(Rows contained in a dataset)
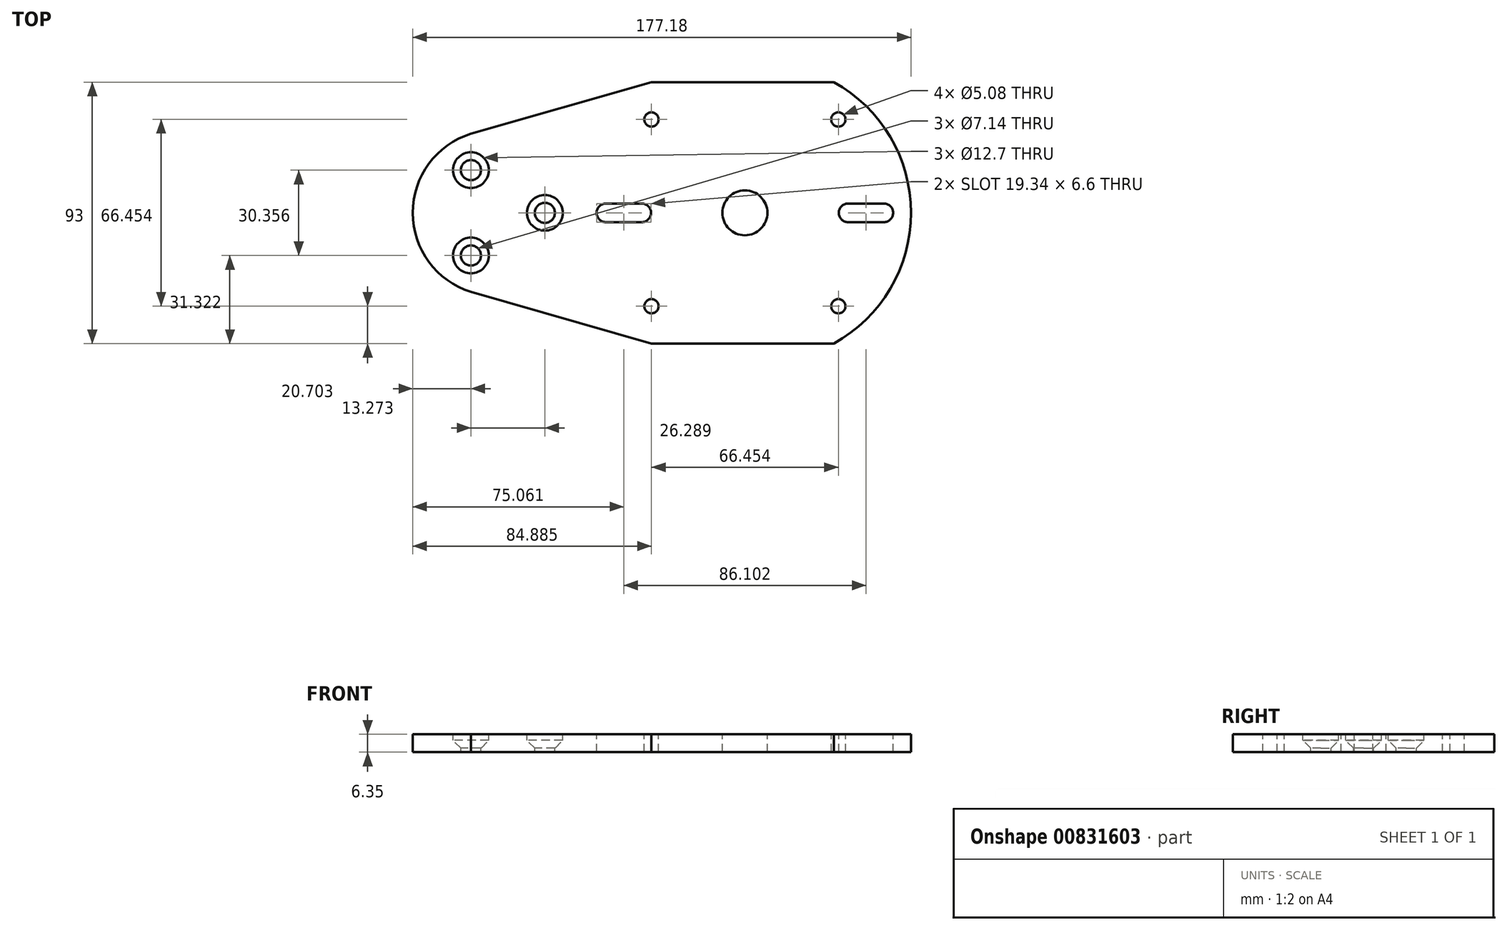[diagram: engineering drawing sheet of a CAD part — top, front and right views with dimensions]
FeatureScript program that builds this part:
annotation { "Feature Type Name" : "Feature", "Feature Type Description" : "" }
export const myFeature = defineFeature(function(context is Context, id is Id, definition is map)
    precondition{}
    {
        {
            var Q0;
            Q0=qCreatedBy(makeId("Top.planeOp"),FACE);
            var sketch = newSketch(context, id + "F0", { "sketchPlane" : qUnion([Q0])});
            skLineSegment(sketch, "E0", {"start": v(0, 0) * mm, "end": v(-58.93, 0) * mm, "construction": true});
            skPoint(sketch, "E1", {"position": v(-29.46, 0) * mm});
            skCircle(sketch, "E2", {"center": v(-29.46, 0) * mm, "radius": 29.46 * mm, "construction": true});
            skCircle(sketch, "E3", {"center": v(-29.46, 0) * mm, "radius": 17.53 * mm, "construction": true});
            skPoint(sketch, "E4", {"position": v(59.18, 0) * mm});
            skPoint(sketch, "E5", {"position": v(-11.94, 0) * mm});
            skCircle(sketch, "E6", {"center": v(59.18, 0) * mm, "radius": 19.05 * mm, "construction": true});
            skCircle(sketch, "E7", {"center": v(59.18, 0) * mm, "radius": 31.75 * mm, "construction": true});
            skCircle(sketch, "E8", {"center": v(-11.94, 0) * mm, "radius": 3.57 * mm});
            skCircle(sketch, "E9", {"center": v(-29.46, 0) * mm, "radius": 10.16 * mm, "construction": true});
            skArc(sketch, "E10", {"start": v(92.4, -46.5) * mm, "mid": v(116.33, 0) * mm, "end": v(92.4, 46.5) * mm, "construction": true});
            skPoint(sketch, "E11", {"position": v(59.18, 57.15) * mm});
            skPoint(sketch, "E12", {"position": v(59.18, -57.15) * mm});
            skLineSegment(sketch, "E13", {"start": v(90.93, 0) * mm, "end": v(118.25, 0) * mm, "construction": true});
            skCircle(sketch, "E14", {"center": v(59.18, 0) * mm, "radius": 47 * mm, "construction": true});
            skLineSegment(sketch, "E15", {"start": v(59.18, 0) * mm, "end": v(90.93, 0) * mm, "construction": true});
            skLineSegment(sketch, "E16", {"start": v(59.18, 0) * mm, "end": v(99.6, 40.41) * mm, "construction": true});
            skCircle(sketch, "E17", {"center": v(92.4, 33.23) * mm, "radius": 2.54 * mm});
            skCircle(sketch, "E18.2.0", {"center": v(25.96, 33.23) * mm, "radius": 2.54 * mm});
            skCircle(sketch, "E19", {"center": v(59.18, 0) * mm, "radius": 8 * mm});
            skCircle(sketch, "E20.1.4.0", {"center": v(25.96, -33.23) * mm, "radius": 2.54 * mm});
            skCircle(sketch, "E20.1.6.0", {"center": v(92.4, -33.23) * mm, "radius": 2.54 * mm});
            skPoint(sketch, "E21", {"position": v(25.96, 46.5) * mm});
            skPoint(sketch, "E22", {"position": v(25.96, -46.5) * mm});
            skLineSegment(sketch, "E23", {"start": v(25.96, 46.5) * mm, "end": v(90.78, 46.5) * mm});
            skLineSegment(sketch, "E24", {"start": v(25.96, -46.5) * mm, "end": v(90.78, -46.5) * mm});
            skArc(sketch, "E25.converted", {"start": v(92.4, 46.5) * mm, "mid": v(2.03, 0) * mm, "end": v(92.4, -46.5) * mm, "construction": true});
            skLineSegment(sketch, "E26", {"start": v(59.18, 0) * mm, "end": v(99.6, -40.41) * mm, "construction": true});
            skArc(sketch, "E27", {"start": v(90.78, -46.5) * mm, "mid": v(118.25, 0) * mm, "end": v(90.78, 46.5) * mm});
            skCircle(sketch, "E28", {"center": v(59.18, 0) * mm, "radius": 36.83 * mm, "construction": true});
            skCircle(sketch, "E29", {"center": v(59.18, 0) * mm, "radius": 49.53 * mm, "construction": true});
            skLineSegment(sketch, "E30", {"start": v(95.86, 3.3) * mm, "end": v(108.6, 3.3) * mm});
            skLineSegment(sketch, "E31", {"start": v(95.86, -3.3) * mm, "end": v(108.6, -3.3) * mm});
            skArc(sketch, "E32", {"start": v(108.6, 3.3) * mm, "mid": v(111.9, 0) * mm, "end": v(108.6, -3.3) * mm});
            skArc(sketch, "E33", {"start": v(95.86, 3.3) * mm, "mid": v(92.56, 0) * mm, "end": v(95.86, -3.3) * mm});
            skLineSegment(sketch, "E34.1.0", {"start": v(22.5, -3.3) * mm, "end": v(9.76, -3.3) * mm});
            skArc(sketch, "E34.1.1", {"start": v(22.5, -3.3) * mm, "mid": v(25.8, 0) * mm, "end": v(22.5, 3.3) * mm});
            skLineSegment(sketch, "E34.1.2", {"start": v(22.5, 3.3) * mm, "end": v(9.76, 3.3) * mm});
            skArc(sketch, "E34.1.3", {"start": v(9.76, -3.3) * mm, "mid": v(6.46, 0) * mm, "end": v(9.76, 3.3) * mm});
            skPoint(sketch, "E35", {"position": v(-38.23, 28.13) * mm});
            skLineSegment(sketch, "E36", {"start": v(25.96, 46.5) * mm, "end": v(-38.23, 28.13) * mm});
            skPoint(sketch, "E37", {"position": v(-38.23, -28.13) * mm});
            skLineSegment(sketch, "E38", {"start": v(25.96, -46.5) * mm, "end": v(-38.23, -28.13) * mm});
            skArc(sketch, "E39", {"start": v(-38.23, 28.13) * mm, "mid": v(-58.93, 0) * mm, "end": v(-38.23, -28.13) * mm});
            skCircle(sketch, "E40.1.0", {"center": v(-38.23, 15.18) * mm, "radius": 3.57 * mm});
            skCircle(sketch, "E40.2.0", {"center": v(-38.23, -15.18) * mm, "radius": 3.57 * mm});
            skSolve(sketch);
        }
        {
            var Q0;
            Q0=makeQuery(id+"F0.imprint","IMPRINT",FACE,{"disambiguationData":[TD([[makeQuery(id+"F0.imprint","IMPRINT",EDGE,{"derivedFrom":sQuery(id+"F0.wireOp",EDGE,"E8")}),-1.0]])]});
            extrude(context, id + "F1", {"entities" : qUnion([Q0]), "oppositeDirection" : true, "depth" : 6.35 * mm, "offsetDistance" : 25.4 * mm});
        }
        {
            var Q0;
            Q0=makeQuery(id+"F1.opExtrude","CAP_FACE",FACE,{"disambiguationData":[OSD([sQuery(id+"F0.wireOp",EDGE,"E8"),sQuery(id+"F0.wireOp",EDGE,"E17"),sQuery(id+"F0.wireOp",EDGE,"E18.2.0"),sQuery(id+"F0.wireOp",EDGE,"E19"),sQuery(id+"F0.wireOp",EDGE,"E20.1.4.0"),sQuery(id+"F0.wireOp",EDGE,"E20.1.6.0"),sQuery(id+"F0.wireOp",EDGE,"E23"),sQuery(id+"F0.wireOp",EDGE,"E24"),sQuery(id+"F0.wireOp",EDGE,"E27"),sQuery(id+"F0.wireOp",EDGE,"E30"),sQuery(id+"F0.wireOp",EDGE,"E31"),sQuery(id+"F0.wireOp",EDGE,"E32"),sQuery(id+"F0.wireOp",EDGE,"E33"),sQuery(id+"F0.wireOp",EDGE,"E34.1.0"),sQuery(id+"F0.wireOp",EDGE,"E34.1.1"),sQuery(id+"F0.wireOp",EDGE,"E34.1.2"),sQuery(id+"F0.wireOp",EDGE,"E34.1.3"),sQuery(id+"F0.wireOp",EDGE,"E36"),sQuery(id+"F0.wireOp",EDGE,"E38"),sQuery(id+"F0.wireOp",EDGE,"E39"),sQuery(id+"F0.wireOp",EDGE,"E40.1.0"),sQuery(id+"F0.wireOp",EDGE,"E40.2.0")])],"isStart":false});
            cPlane(context, id + "F2", {"entities" : qUnion([Q0]), "cplaneType" : CPlaneType.OFFSET, "offset" : 1.4 * mm, "oppositeDirection" : true, "width" : 152.4 * mm, "height" : 152.4 * mm});
        }
        {
            var Q0;
            Q0=qCreatedBy(id+"F2.planeOp",FACE);
            var sketch = newSketch(context, id + "F3", { "sketchPlane" : qUnion([Q0])});
            skCircle(sketch, "E41", {"center": v(-29.46, 0) * mm, "radius": 17.53 * mm, "construction": true});
            skCircle(sketch, "E42", {"center": v(-11.94, 0) * mm, "radius": 3.57 * mm});
            skCircle(sketch, "E43.1.0", {"center": v(-38.23, 15.18) * mm, "radius": 3.57 * mm});
            skCircle(sketch, "E43.2.0", {"center": v(-38.23, -15.18) * mm, "radius": 3.57 * mm});
            skSolve(sketch);
        }
        {
            var Q0;
            Q0=makeQuery(id+"F3.imprint","IMPRINT",FACE,{"disambiguationData":[TD([[makeQuery(id+"F3.imprint","IMPRINT",EDGE,{"derivedFrom":sQuery(id+"F3.wireOp",EDGE,"E43.1.0")}),1.0]])]});
            var Q1;
            Q1=makeQuery(id+"F3.imprint","IMPRINT",FACE,{"disambiguationData":[TD([[makeQuery(id+"F3.imprint","IMPRINT",EDGE,{"derivedFrom":sQuery(id+"F3.wireOp",EDGE,"E43.2.0")}),1.0]])]});
            var Q2;
            Q2=makeQuery(id+"F3.imprint","IMPRINT",FACE,{"disambiguationData":[TD([[makeQuery(id+"F3.imprint","IMPRINT",EDGE,{"derivedFrom":sQuery(id+"F3.wireOp",EDGE,"E42")}),1.0]])]});
            var Q3;
            Q3=makeQuery(id+"F1.opExtrude","CAP_FACE",FACE,{"disambiguationData":[OSD([sQuery(id+"F0.wireOp",EDGE,"E8"),sQuery(id+"F0.wireOp",EDGE,"E17"),sQuery(id+"F0.wireOp",EDGE,"E18.2.0"),sQuery(id+"F0.wireOp",EDGE,"E19"),sQuery(id+"F0.wireOp",EDGE,"E20.1.4.0"),sQuery(id+"F0.wireOp",EDGE,"E20.1.6.0"),sQuery(id+"F0.wireOp",EDGE,"E23"),sQuery(id+"F0.wireOp",EDGE,"E24"),sQuery(id+"F0.wireOp",EDGE,"E27"),sQuery(id+"F0.wireOp",EDGE,"E30"),sQuery(id+"F0.wireOp",EDGE,"E31"),sQuery(id+"F0.wireOp",EDGE,"E32"),sQuery(id+"F0.wireOp",EDGE,"E33"),sQuery(id+"F0.wireOp",EDGE,"E34.1.0"),sQuery(id+"F0.wireOp",EDGE,"E34.1.1"),sQuery(id+"F0.wireOp",EDGE,"E34.1.2"),sQuery(id+"F0.wireOp",EDGE,"E34.1.3"),sQuery(id+"F0.wireOp",EDGE,"E36"),sQuery(id+"F0.wireOp",EDGE,"E38"),sQuery(id+"F0.wireOp",EDGE,"E39"),sQuery(id+"F0.wireOp",EDGE,"E40.1.0"),sQuery(id+"F0.wireOp",EDGE,"E40.2.0")])],"isStart":true});
            extrude(context, id + "F4", {"entities" : qUnion([Q0, Q1, Q2]), "operationType" : NewBodyOperationType.REMOVE, "endBound" : BoundingType.UP_TO_SURFACE, "oppositeDirection" : true, "depth" : 2.03 * mm, "endBoundEntityFace" : qUnion([Q3]), "offsetDistance" : 25.4 * mm, "hasDraft" : true, "draftAngle" : 45 * degree});
        }
        {
            var Q0;
            Q0=makeQuery(id+"F1.opExtrude","CAP_FACE",FACE,{"disambiguationData":[OSD([sQuery(id+"F0.wireOp",EDGE,"E8"),sQuery(id+"F0.wireOp",EDGE,"E17"),sQuery(id+"F0.wireOp",EDGE,"E18.2.0"),sQuery(id+"F0.wireOp",EDGE,"E19"),sQuery(id+"F0.wireOp",EDGE,"E20.1.4.0"),sQuery(id+"F0.wireOp",EDGE,"E20.1.6.0"),sQuery(id+"F0.wireOp",EDGE,"E23"),sQuery(id+"F0.wireOp",EDGE,"E24"),sQuery(id+"F0.wireOp",EDGE,"E27"),sQuery(id+"F0.wireOp",EDGE,"E30"),sQuery(id+"F0.wireOp",EDGE,"E31"),sQuery(id+"F0.wireOp",EDGE,"E32"),sQuery(id+"F0.wireOp",EDGE,"E33"),sQuery(id+"F0.wireOp",EDGE,"E34.1.0"),sQuery(id+"F0.wireOp",EDGE,"E34.1.1"),sQuery(id+"F0.wireOp",EDGE,"E34.1.2"),sQuery(id+"F0.wireOp",EDGE,"E34.1.3"),sQuery(id+"F0.wireOp",EDGE,"E36"),sQuery(id+"F0.wireOp",EDGE,"E38"),sQuery(id+"F0.wireOp",EDGE,"E39"),sQuery(id+"F0.wireOp",EDGE,"E40.1.0"),sQuery(id+"F0.wireOp",EDGE,"E40.2.0")])],"isStart":true});
            var sketch = newSketch(context, id + "F5", { "sketchPlane" : qUnion([Q0])});
            skCircle(sketch, "E44", {"center": v(-11.94, 0) * mm, "radius": 6.35 * mm});
            skPoint(sketch, "E45.center", {"position": v(-29.46, 0) * mm});
            skCircle(sketch, "E46.1.0", {"center": v(-38.23, 15.18) * mm, "radius": 6.35 * mm});
            skCircle(sketch, "E46.2.0", {"center": v(-38.23, -15.18) * mm, "radius": 6.35 * mm});
            skSolve(sketch);
        }
        {
            var Q0;
            Q0=makeQuery(id+"F5.imprint","IMPRINT",FACE,{"disambiguationData":[TD([[makeQuery(id+"F5.imprint","IMPRINT",EDGE,{"derivedFrom":sQuery(id+"F5.wireOp",EDGE,"E44")}),-1.0]])]});
            var Q1;
            Q1=makeQuery(id+"F5.imprint","IMPRINT",FACE,{"disambiguationData":[TD([[makeQuery(id+"F5.imprint","IMPRINT",EDGE,{"derivedFrom":sQuery(id+"F5.wireOp",EDGE,"E46.1.0")}),-1.0]])]});
            var Q2;
            Q2=makeQuery(id+"F5.imprint","IMPRINT",FACE,{"disambiguationData":[TD([[makeQuery(id+"F5.imprint","IMPRINT",EDGE,{"derivedFrom":sQuery(id+"F5.wireOp",EDGE,"E46.2.0")}),-1.0]])]});
            var Q3;
            Q3=qCreatedBy(id+"F2.planeOp",FACE);
            extrude(context, id + "F6", {"entities" : qUnion([Q0, Q1, Q2]), "operationType" : NewBodyOperationType.ADD, "endBound" : BoundingType.UP_TO_SURFACE, "oppositeDirection" : true, "depth" : 25.4 * mm, "endBoundEntityFace" : qUnion([Q3]), "offsetDistance" : 25.4 * mm});
        }
    });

### YOUR TASK:
Pick out every line in the rows above that contains the string "operationType", copying each one in full.

### WRITTEN REPLY:
            extrude(context, id + "F4", {"entities" : qUnion([Q0, Q1, Q2]), "operationType" : NewBodyOperationType.REMOVE, "endBound" : BoundingType.UP_TO_SURFACE, "oppositeDirection" : true, "depth" : 2.03 * mm, "endBoundEntityFace" : qUnion([Q3]), "offsetDistance" : 25.4 * mm, "hasDraft" : true, "draftAngle" : 45 * degree});
            extrude(context, id + "F6", {"entities" : qUnion([Q0, Q1, Q2]), "operationType" : NewBodyOperationType.ADD, "endBound" : BoundingType.UP_TO_SURFACE, "oppositeDirection" : true, "depth" : 25.4 * mm, "endBoundEntityFace" : qUnion([Q3]), "offsetDistance" : 25.4 * mm});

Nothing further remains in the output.